The hollowness of boycott threats was also reflected in Arab states’ purchase of aircraft built by MacDonnel-Douglas, which also supplied Israel and equipment from General Electric, which provided the engines installed in Israeli jets. Nor was the boycott applied to the Chase Manhattan Bank, which was the fiscal agent for Israel Bonds in the U.S., Maslow noted. “You cannot find a bigger breach of the boycott regulations than that,” he said.

Further growth in American trade with the Arab world, despite the anti-boycott laws, was suggested by the current visit of 100 private and public sector Arab business executives to five American cities to discuss trade expansion. The meetings are sponsored by the General Union of Arab Chambers of Commerce, Maslow said.


Referring to some “deplorable actions” by British companies in dealing with American concerns, Maslow recalled the receipt last August by Brown and Root, Inc., a subsidiary of Halliburton Co. of Houston, Texas, of an invitation to bid for a project in Abu Dhabi from BP Trading (a subdivision of the government-controlled British Petroleum.)

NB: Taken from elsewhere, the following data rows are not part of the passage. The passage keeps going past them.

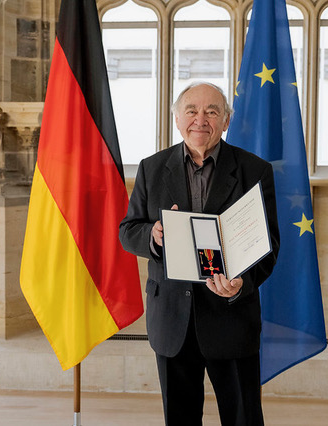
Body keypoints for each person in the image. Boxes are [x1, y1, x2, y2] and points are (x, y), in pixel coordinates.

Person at [119, 82, 280, 426]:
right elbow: (128, 230)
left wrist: (242, 285)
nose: (200, 119)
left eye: (212, 111)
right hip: (172, 321)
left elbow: (269, 246)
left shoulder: (254, 171)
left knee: (243, 419)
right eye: (191, 110)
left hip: (232, 319)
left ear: (225, 122)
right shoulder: (151, 168)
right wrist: (153, 235)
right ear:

Even though the American anti-boycott laws had not yet been passed, Brown and Root refused to comply with a request, in the draft contract from BP Trading, to declare that it was not in breach of the Arab boycott. Instead, it filed the BP document with the U.S. Commerce Department. Subsequently, Maslow disclosed, BP assured Jewish circles in Britain that the company would not engage in similar practices again.

Maslow’s support for Lord Byer’s bill was reiterated by Alan Rose, executive vice-president, Canadian Jewish Congress, who had been invited to give evidence on behalf of that organization. He expressed anxiety that, in the absence of stronger measures in Canada, U.S. companies might yield to Arab pressures through their local subsidiaries in a way which is now illegal in the United States.

However, strong opposition to anti-boycott legislation in Britain was expressed by leaders of the Association of British Chambers of Commerce. Tom Boardman, president of the Association, said that any bill would damage British trade. He also apposed action within the European Economic Community.